By Ashleigh McMillan
Optometrists who think patient data have been lost or compromised will need to notify affected patients and report the incident to the Privacy Commissioner, under new legislation.
The Privacy Amendment (Notifiable Data Breaches) Bill 2016 passed through the Australian Senate on 13 February. It states that in cases where there has been a data breach, practitioners must provide a statement to the Privacy Commissioner which describes the kind of information that was disclosed and how the data breach occurred.
Optometrists will also need to notify each patient who is affected by the data breach. A ‘data breach’ can apply to both information which has been hacked or stolen, as well as patient data which are accidentally disclosed or lost in circumstances which could be accessed by someone else.
Failure to notify may result in fines of up to $360,000 for individuals and $1.8 million for corporations.
National Professional Services Manager Luke Arundel says this is another important reason for optometrists to make sure that their IT systems, software and security processes are up to date, protected and being appropriately monitored.
‘The Ponemon Institute listed in its 2016 Sixth Annual Benchmark Study on Privacy and Security of Healthcare Data that criminal attacks are the leading cause for half of all data breaches in healthcare. Of particular interest to criminals are the unique identifiers such as Medicare numbers, names, date of birth and billing information,’ he said.
‘Practice staff errors, third party problems and stolen computer devices make up the other half of data breaches, with the latter an important point to consider as break-ins at optometry practices appear to be increasing,’ Mr Arundel said.
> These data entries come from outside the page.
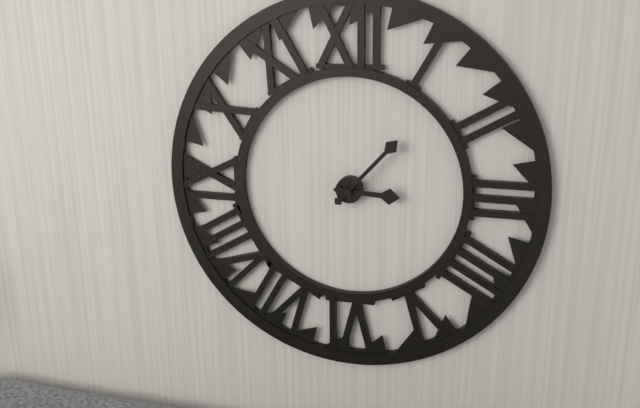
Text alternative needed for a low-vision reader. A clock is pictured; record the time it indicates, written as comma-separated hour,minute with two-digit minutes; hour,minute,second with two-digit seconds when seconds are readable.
3,07
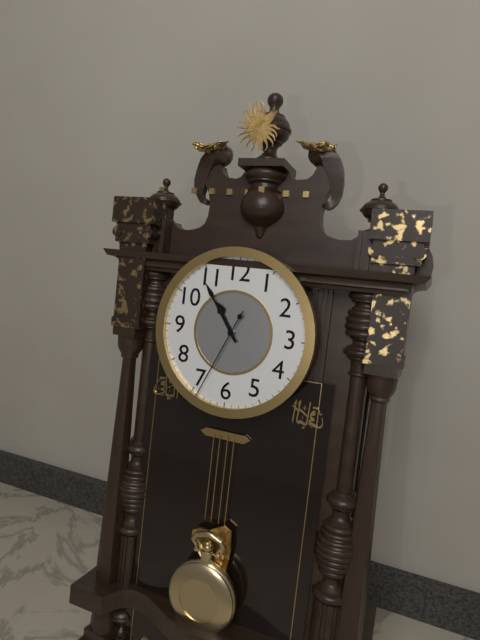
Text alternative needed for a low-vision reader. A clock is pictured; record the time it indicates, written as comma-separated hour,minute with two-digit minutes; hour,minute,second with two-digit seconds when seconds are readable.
10,54,34
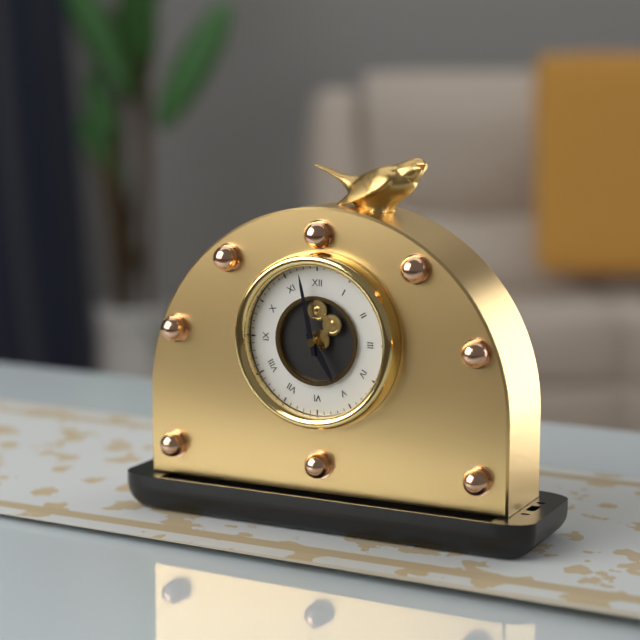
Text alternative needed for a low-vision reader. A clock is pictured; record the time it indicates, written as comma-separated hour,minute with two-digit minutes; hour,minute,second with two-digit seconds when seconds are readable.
4,58
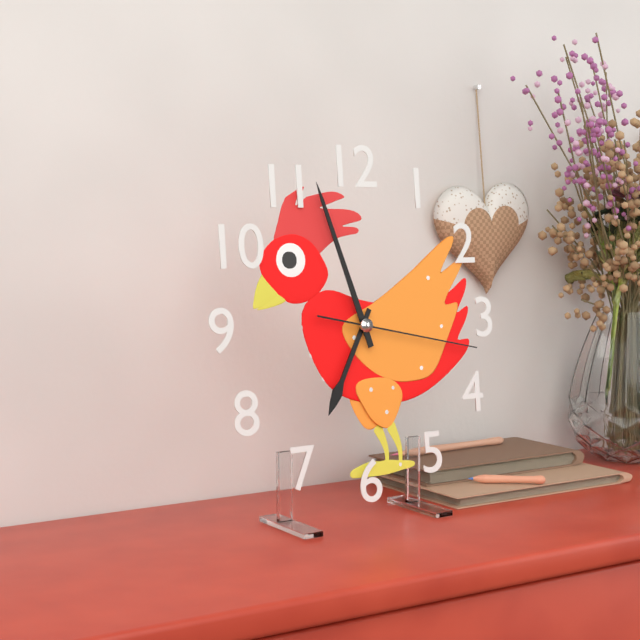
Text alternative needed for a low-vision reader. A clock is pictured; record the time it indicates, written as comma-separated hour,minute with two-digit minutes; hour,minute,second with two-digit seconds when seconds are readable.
6,57,17
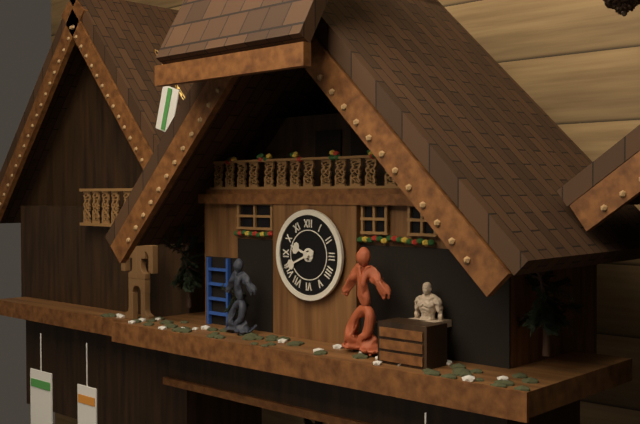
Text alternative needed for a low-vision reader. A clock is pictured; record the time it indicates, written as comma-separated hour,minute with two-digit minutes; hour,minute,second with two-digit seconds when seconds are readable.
9,41
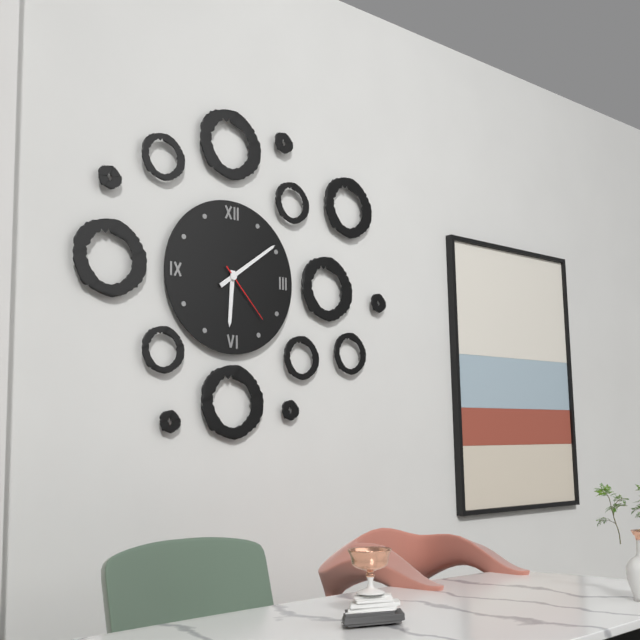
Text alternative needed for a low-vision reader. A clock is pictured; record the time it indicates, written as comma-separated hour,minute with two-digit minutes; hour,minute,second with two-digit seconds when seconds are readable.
6,09,23
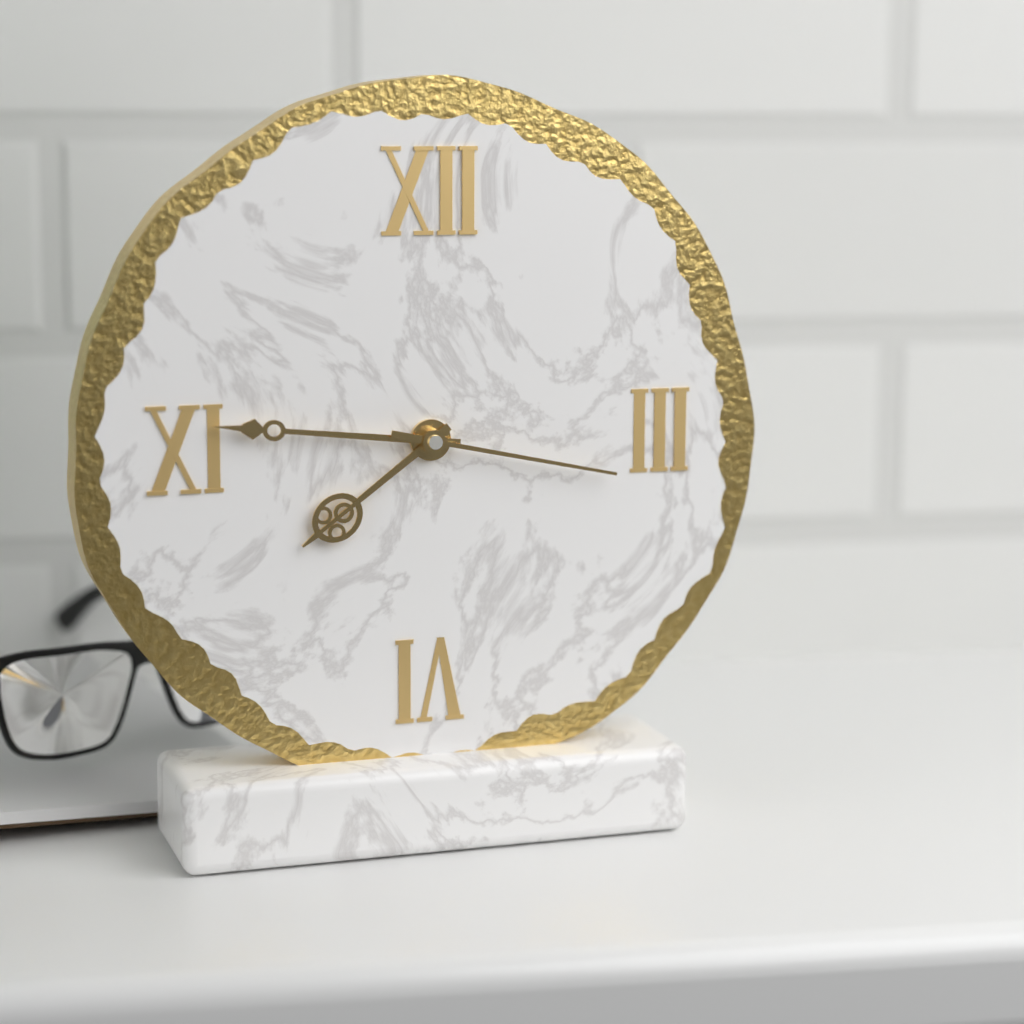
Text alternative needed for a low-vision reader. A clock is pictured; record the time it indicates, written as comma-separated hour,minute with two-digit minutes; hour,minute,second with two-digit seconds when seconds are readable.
7,46,17
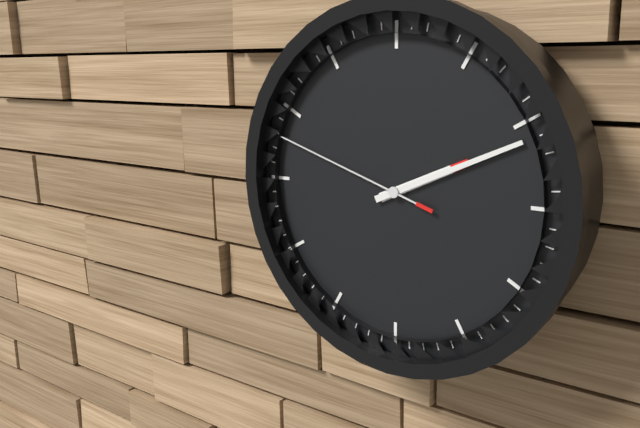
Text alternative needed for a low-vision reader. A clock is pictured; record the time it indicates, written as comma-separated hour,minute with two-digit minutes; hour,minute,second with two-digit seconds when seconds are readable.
2,11,48
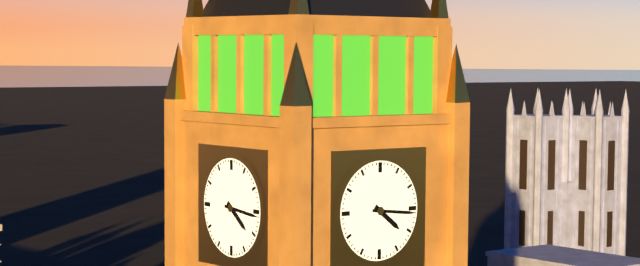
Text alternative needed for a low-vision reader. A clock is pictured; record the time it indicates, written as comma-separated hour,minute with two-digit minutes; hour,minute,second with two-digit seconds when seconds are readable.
4,16
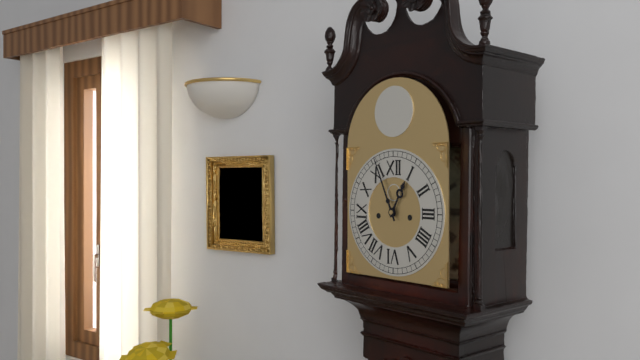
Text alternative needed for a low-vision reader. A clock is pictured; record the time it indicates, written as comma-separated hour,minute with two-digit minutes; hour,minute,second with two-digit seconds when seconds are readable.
12,56
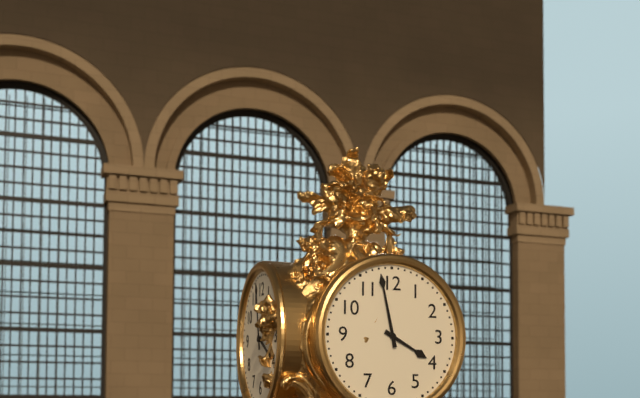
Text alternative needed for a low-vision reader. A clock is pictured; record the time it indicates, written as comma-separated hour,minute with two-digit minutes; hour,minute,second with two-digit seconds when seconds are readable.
3,58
Optometrists and other health practitioners across all Australian states and territories must comply with Commonwealth Privacy Act 1988 which contains the Australian Privacy Principals (APPs). These 13 APPs outline how the personal information of patients can be used and managed.
Optometry Australia has developed extensive resources to assist you in complying with the changes to privacy legislation introduced in 2014. The resources include a privacy check-list and clinical practice guides on accessing patient health records.